For the avoidance of doubt, this stone dial was not the same as the Great Pyramidical and Multiform Dial set up in the same garden in 1669.

There appears to be no image of what the stone dial looked like. Its position in the garden can be seen on a plan of ca. 1670[Survey of London: Vol. 13, Plate 1] and in a view of ca. 1695–8.[Survey of London: Vol. 13, Plate 5] The large stone dial seems to have disappeared by 1741.

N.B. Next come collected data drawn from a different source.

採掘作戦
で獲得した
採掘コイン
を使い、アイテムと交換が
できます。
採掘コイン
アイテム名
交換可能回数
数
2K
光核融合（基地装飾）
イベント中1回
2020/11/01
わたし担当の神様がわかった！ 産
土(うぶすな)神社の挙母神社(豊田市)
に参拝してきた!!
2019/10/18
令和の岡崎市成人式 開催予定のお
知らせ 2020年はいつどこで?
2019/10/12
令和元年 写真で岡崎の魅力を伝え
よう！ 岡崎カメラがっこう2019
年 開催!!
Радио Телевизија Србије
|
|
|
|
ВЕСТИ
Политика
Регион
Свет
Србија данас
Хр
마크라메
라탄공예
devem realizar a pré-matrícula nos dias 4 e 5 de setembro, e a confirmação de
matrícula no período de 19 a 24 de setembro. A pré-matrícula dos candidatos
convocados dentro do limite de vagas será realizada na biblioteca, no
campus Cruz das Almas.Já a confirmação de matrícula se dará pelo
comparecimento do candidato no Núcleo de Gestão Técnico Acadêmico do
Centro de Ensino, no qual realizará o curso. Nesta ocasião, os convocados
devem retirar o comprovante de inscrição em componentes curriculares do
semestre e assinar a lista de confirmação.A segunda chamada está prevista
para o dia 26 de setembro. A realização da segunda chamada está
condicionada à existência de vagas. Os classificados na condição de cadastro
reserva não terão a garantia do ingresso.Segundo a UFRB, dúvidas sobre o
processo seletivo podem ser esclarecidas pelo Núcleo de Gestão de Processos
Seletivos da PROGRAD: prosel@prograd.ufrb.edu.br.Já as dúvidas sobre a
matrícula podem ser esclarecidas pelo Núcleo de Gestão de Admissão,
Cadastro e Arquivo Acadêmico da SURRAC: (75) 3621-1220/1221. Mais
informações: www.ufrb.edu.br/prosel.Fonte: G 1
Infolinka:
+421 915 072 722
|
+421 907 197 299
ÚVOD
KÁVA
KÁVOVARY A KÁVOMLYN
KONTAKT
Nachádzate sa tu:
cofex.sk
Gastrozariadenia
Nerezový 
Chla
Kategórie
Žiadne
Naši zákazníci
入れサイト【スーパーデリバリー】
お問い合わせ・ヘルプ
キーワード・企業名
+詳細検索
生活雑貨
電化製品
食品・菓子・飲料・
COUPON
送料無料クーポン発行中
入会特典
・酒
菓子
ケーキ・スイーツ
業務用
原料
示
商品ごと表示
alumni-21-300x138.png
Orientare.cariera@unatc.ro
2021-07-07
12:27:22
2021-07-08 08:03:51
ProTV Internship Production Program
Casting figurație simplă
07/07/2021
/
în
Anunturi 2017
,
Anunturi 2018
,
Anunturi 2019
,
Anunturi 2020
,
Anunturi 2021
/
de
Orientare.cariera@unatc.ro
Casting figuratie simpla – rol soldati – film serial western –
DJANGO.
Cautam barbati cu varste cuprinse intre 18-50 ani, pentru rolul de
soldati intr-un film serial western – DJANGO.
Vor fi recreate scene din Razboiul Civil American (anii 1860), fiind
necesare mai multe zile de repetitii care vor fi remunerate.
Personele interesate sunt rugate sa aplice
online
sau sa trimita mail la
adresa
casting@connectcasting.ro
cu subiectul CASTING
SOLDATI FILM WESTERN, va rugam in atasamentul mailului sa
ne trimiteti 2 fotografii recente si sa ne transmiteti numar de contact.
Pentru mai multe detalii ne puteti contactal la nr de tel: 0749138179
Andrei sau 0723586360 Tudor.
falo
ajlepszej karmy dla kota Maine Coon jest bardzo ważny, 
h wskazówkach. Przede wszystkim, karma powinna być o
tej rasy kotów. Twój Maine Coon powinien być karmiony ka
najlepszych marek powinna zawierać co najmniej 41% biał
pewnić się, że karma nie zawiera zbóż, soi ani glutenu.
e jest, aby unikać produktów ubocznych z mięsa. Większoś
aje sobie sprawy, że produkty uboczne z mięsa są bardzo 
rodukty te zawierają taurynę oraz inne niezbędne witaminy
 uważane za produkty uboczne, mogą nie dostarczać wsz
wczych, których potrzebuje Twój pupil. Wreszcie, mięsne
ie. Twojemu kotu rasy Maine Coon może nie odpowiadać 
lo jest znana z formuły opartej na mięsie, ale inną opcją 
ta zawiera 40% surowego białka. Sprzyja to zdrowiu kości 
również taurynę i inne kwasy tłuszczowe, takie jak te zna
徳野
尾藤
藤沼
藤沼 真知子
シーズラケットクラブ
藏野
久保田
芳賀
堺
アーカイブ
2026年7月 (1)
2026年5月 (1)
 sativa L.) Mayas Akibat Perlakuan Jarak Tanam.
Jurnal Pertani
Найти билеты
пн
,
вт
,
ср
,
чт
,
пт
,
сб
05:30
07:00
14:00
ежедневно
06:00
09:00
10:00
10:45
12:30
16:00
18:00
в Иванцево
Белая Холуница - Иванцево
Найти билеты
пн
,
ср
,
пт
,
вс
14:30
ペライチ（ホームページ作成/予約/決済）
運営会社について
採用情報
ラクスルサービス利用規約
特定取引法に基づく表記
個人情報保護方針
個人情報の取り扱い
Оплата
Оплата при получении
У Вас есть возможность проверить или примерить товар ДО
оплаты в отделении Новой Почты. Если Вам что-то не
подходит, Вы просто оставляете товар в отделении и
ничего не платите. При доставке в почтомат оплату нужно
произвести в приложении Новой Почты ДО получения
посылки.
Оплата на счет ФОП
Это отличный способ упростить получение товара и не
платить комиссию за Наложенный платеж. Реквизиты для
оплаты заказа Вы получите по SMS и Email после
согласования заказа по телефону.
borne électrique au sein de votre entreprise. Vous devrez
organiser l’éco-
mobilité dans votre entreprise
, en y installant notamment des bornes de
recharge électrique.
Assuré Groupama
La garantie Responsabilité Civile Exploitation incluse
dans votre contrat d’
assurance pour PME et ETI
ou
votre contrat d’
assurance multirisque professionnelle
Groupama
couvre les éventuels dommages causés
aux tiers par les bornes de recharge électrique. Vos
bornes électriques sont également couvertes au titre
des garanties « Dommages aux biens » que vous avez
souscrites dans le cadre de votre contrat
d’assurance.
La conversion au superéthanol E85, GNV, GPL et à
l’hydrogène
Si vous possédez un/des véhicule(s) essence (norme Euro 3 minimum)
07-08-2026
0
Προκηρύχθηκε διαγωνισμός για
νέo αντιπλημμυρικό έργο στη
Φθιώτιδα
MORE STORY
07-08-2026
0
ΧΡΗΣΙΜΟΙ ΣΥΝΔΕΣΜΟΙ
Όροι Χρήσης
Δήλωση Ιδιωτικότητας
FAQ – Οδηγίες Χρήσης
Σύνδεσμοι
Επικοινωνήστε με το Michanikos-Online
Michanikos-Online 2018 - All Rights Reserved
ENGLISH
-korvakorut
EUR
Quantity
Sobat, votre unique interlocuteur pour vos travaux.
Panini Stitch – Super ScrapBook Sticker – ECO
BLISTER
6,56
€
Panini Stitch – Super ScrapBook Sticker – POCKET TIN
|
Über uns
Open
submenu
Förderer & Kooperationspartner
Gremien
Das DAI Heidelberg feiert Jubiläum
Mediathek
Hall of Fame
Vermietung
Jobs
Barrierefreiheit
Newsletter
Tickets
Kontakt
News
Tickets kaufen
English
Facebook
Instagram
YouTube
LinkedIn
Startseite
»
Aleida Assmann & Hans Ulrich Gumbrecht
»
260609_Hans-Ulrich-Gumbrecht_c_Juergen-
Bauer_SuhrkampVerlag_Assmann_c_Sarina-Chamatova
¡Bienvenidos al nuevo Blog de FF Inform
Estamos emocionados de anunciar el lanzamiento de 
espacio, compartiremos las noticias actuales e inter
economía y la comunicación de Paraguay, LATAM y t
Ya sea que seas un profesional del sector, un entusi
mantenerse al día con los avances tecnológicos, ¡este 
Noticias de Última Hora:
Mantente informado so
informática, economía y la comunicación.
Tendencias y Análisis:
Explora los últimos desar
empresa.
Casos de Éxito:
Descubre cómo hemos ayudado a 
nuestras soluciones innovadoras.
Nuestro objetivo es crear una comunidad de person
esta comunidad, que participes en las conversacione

It will be apparent that, if this large stone sundial was the instrument referred to by Bale and Godfrey as having been presented to Henry VIII by Ponet, then there is no possibility that it was of the same kind as a 1538 sundial on the chapel bell-tower at Queens’ College, as claimed by Archbold in the DNB.

Summary and conclusions

From the historical record so far investigated, this is what is known and what is not known:

  1. Ponet was Bursar of Queens’ College from 1537 to 1539.
  2. In 1538 the college accounts record expenditure on a horologium to be mounted on the chapel bell-tower.
  3. We do not know for sure whether that horologium was a sundial or a clock: Willis & Clark assumed it was a sundial, probably reasonably.
  4. We do not know whether Ponet had any part in the design of this horologium.
  5. Bale 1557 and Godrey 1601 record that Ponet presented King Henry VIII with a horologium or dial.
  6. Bale was in a position to know this, having been Ponet’s chaplain at one point.
  7. We do not know for sure whether this horologium (dial) was a sundial or a clock: Godrey 1616 uses sciotericum, suggesting that he thought it was a sundial.
  8. We do not know the date when Ponet presented this horologium to the king: it must have been before the king’s death in 1547.
  9. We do not know for sure where the king located Ponet’s dial, but we have evidence suggestive of Whitehall Palace.
  10. No basis has been found for Archbold’s 1896 claim in the DNB that the dial that Ponet presented to the king was of the same kind as a 1538 dial at Queens’: it is probable that Archbold was wrong on this point.
  11. No mention of Ponet’s dial for Henry being of the same kind as one at Queens’ pre-dates Archbold 1896.
  12. No basis has yet been found for Routh’s 1964 assertion that Ponet designed the 1538 dial at Queens’.
  13. All references to Ponet designing the 1538 dial have (or could have) a citation chain back to Routh 1964.
  14. The 1538 dial at Queens’ was not the same instrument as the sundial still existing in Old Court at Queens’.
  15. No basis has yet been found for Routh’s 1964 assertion that Ponet’s dial went to Hampton Court: in fact, we have counter-evidence suggestive of Whitehall Palace.
  16. No mention of Ponet’s dial being at Hampton Court pre-dates Routh 1964.
  17. All references to Ponet’s dial being at Hampton Court have (or could have) a citation chain back to Routh 1964.
  18. No basis has been found for the date of 1540 for Ponet’s dial being presented to King Henry VIII.
  19. No mention of the presentation of the dial being in 1540 pre-dates Weir 2001.
  20. All references to 1540 being the date of presentation of the dial have (or could have) a citation chain back to Weir 2001.

So who designed the sundial at Queens’?

We do not know. But not John Ponet, for sure. He had died 86 years earlier.